- **INFORMATION SUPPLIED**:

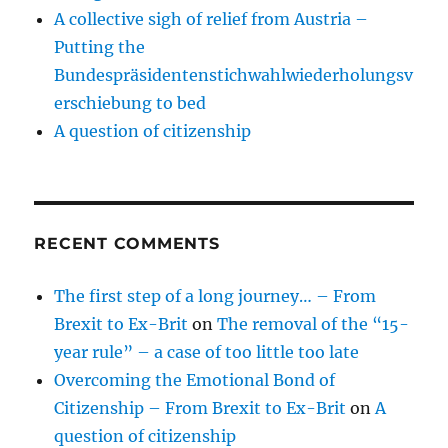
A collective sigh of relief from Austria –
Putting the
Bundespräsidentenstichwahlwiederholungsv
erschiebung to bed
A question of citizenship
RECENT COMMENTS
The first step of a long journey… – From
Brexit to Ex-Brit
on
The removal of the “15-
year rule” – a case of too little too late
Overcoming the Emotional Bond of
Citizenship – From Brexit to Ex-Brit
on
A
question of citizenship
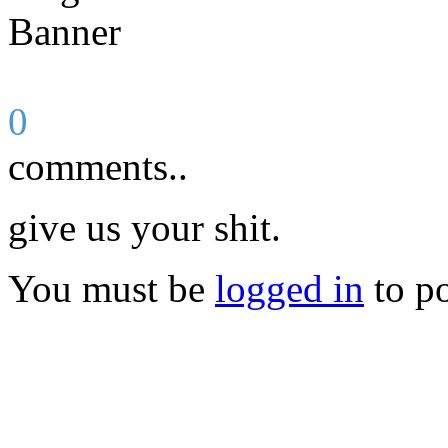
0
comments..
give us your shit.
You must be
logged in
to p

- **WORK ITEM**:
List each line of the records that contains the string "Brexit". Case counts.

- **SOLUTION FOR THIS TASK**:
Brexit to Ex-Brit
Citizenship – From Brexit to Ex-Brit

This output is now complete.